Isaac Walter Jenner / England/Australia 1836–1902 / Queensland natives, the Currigee Oyster Company’s Station, Stradbroke Island, Moreton Bay 1897 / Oil on canvas / 25 X 46cm / Purchased 1990 / Collection: Queensland Art Gallery

Isaac Walter Jenner
Queensland natives, the Currigee Oyster Company’s Station, Stradbroke Island, Moreton Bay 1897

On Display: QAG, Gallery 10

In Isaac Walter Jenner’s Queensland natives, the Currigee Oyster Company’s Station, Stradbroke Island, Moreton Bay 1897, the artist applies the English picturesque ideal to the Queensland coastline.

The work is an image of life on Stradbroke Island at the turn of the century.
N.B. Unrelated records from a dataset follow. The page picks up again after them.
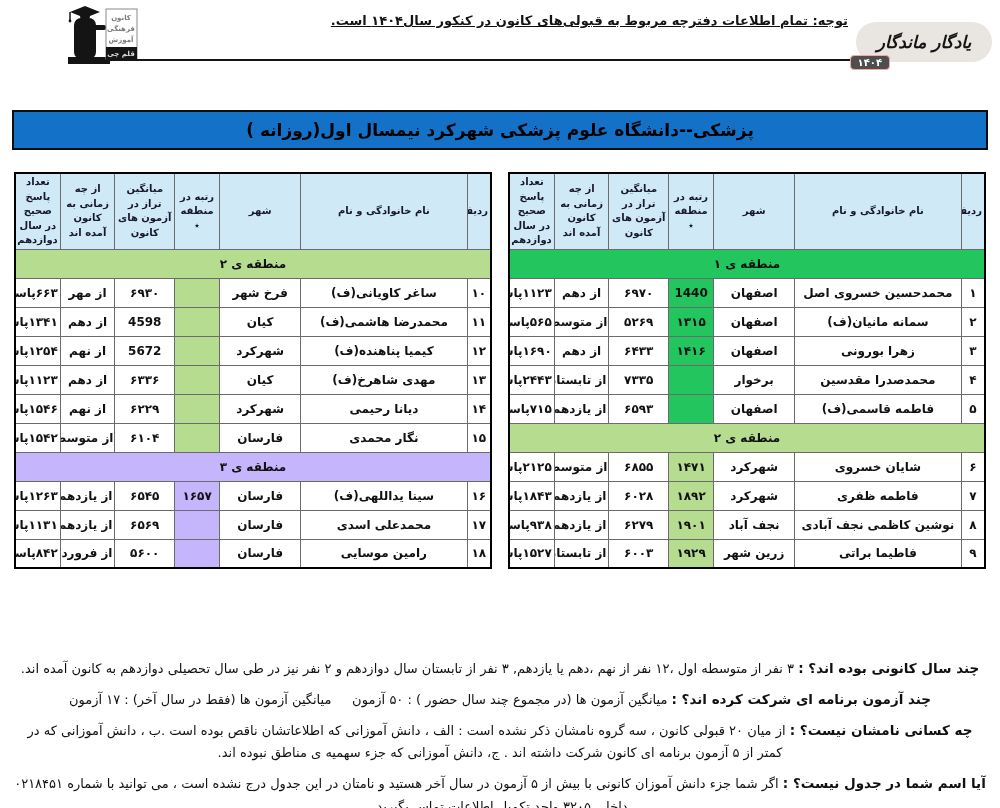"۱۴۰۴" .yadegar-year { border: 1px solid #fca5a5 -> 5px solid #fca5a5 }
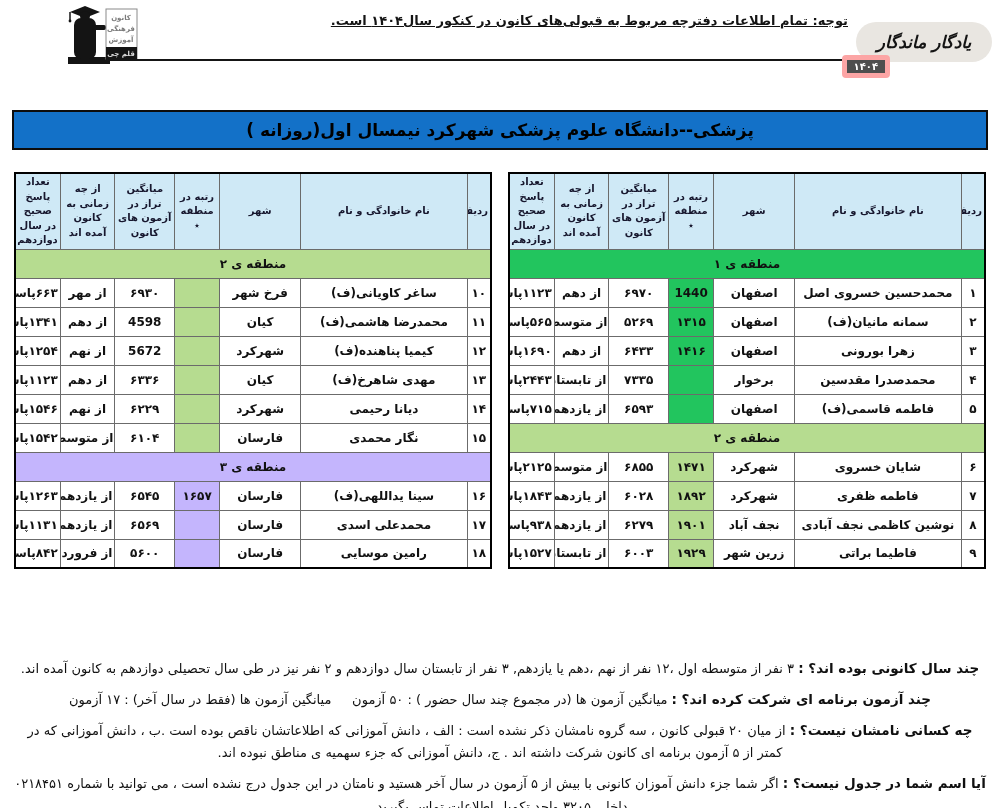"پزشکی--دانشگاه علوم پزشکی شهرکرد نیمسال" .banner { color: #000000 -> #e5e5e5 }
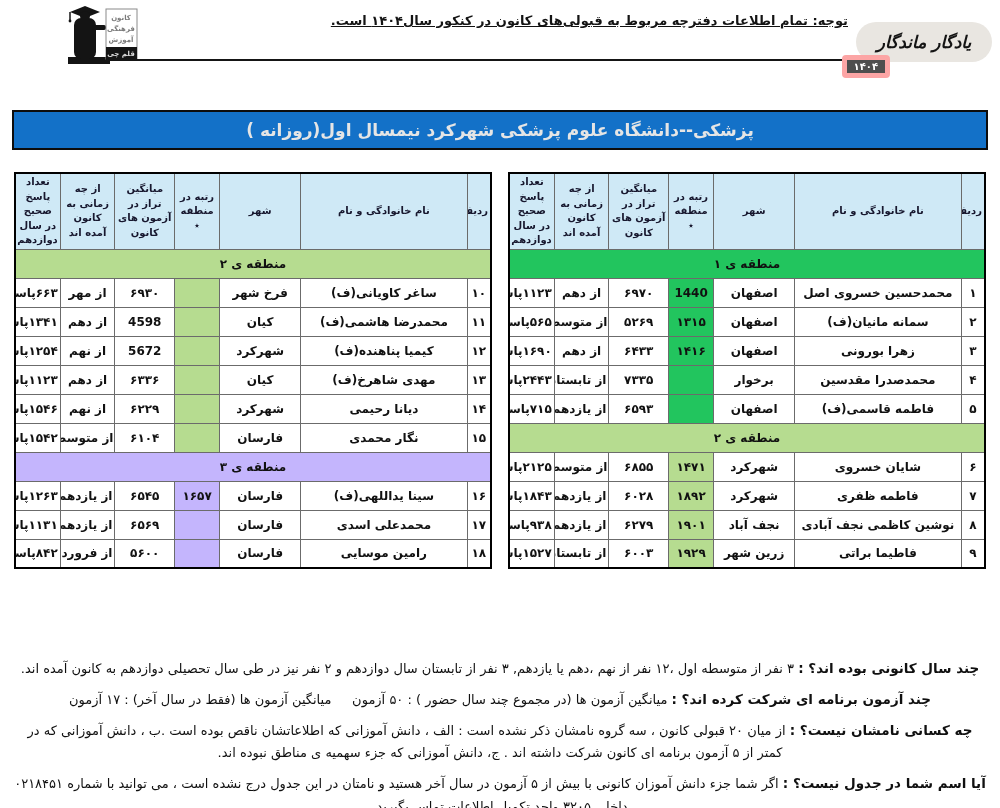"منطقه ی ۳" .region3 { background: #c4b5fd -> #22c55e }
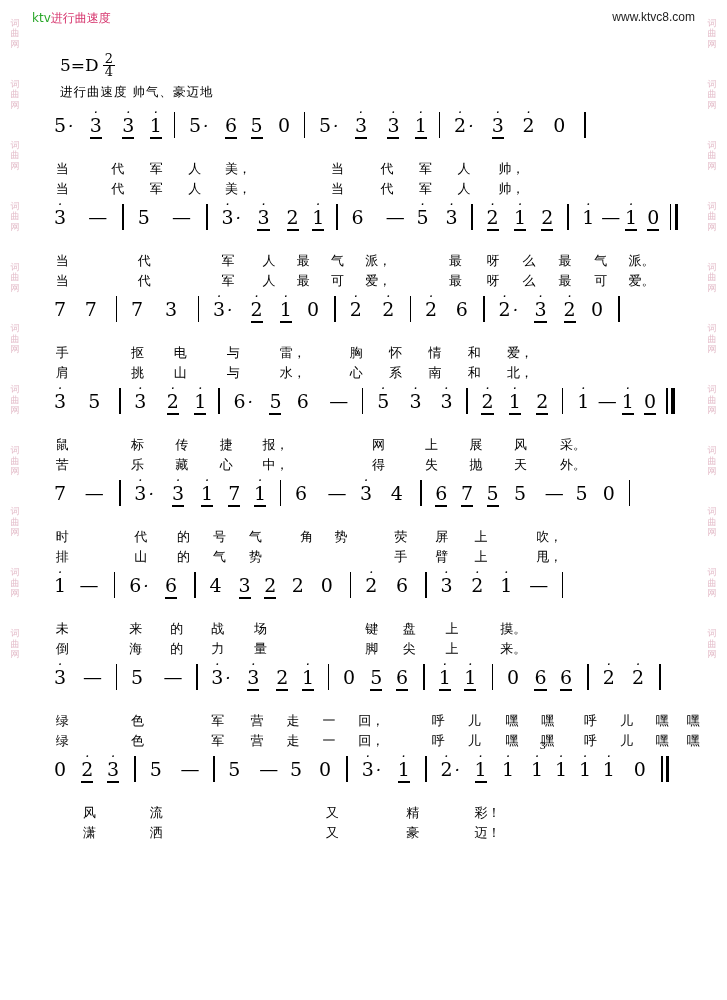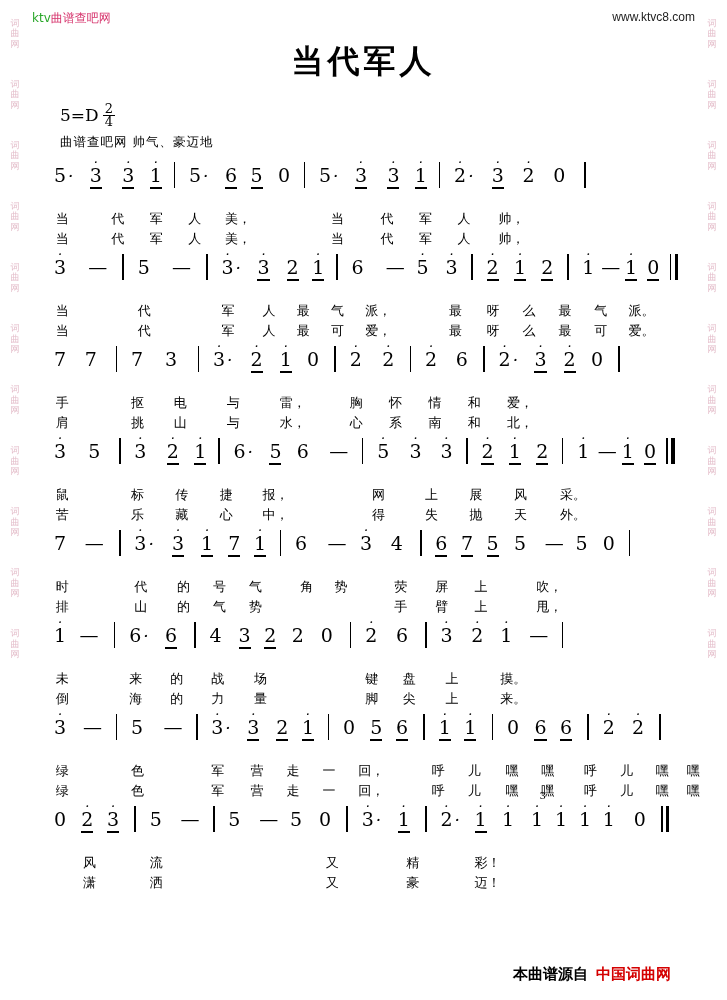"曲谱查吧网" span.cn { text: 曲谱查吧网 -> 进行曲速度 }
In the foreground, a group of men on a raft are harvesting oysters while Aboriginal figures are silhouetted along the shoreline.

The inclusion of Aboriginal people was rare for colonial painters in Brisbane. Along with the men on the raft, they give a sense of humans at ease in the landscape, which is typical of the picturesque ideal.

The long history of oyster harvesting in Moreton Bay originates with the traditional custodians — the Quandamooka people — whose shellfish-rich diet is evident from the middens that can be found on the bay side of the island.

Currigee was part of the Moreton Bay Oyster Company which operated from 1874 to the 1950s, drawing on the expertise of the Quandamooka people. In the 19th century the company had a high profile and delivered oysters throughout Australia.

Isaac Walter Jenner holds an important place in Queensland’s colonial art history. Self-taught, he had some success in England before moving to Brisbane in 1883. Jenner was a founding member of the Queensland Art Society in 1887 and lobbied consistently for the establishment of a national gallery in Queensland.

Jenner taught art at Miss O’Connor’s School, Oxley, and from 1887 had a private teaching studio at the Brisbane Technical College. His studio at Taringa attracted leading Queensland artists and he is known to have encouraged artist JJ Hilder.

When the Queensland National Art Gallery opened in 1895, Jenner was one of the first three artists to present a painting to the gallery: Cape Chudleigh, Coast of Labrador 1893, reworked 1895.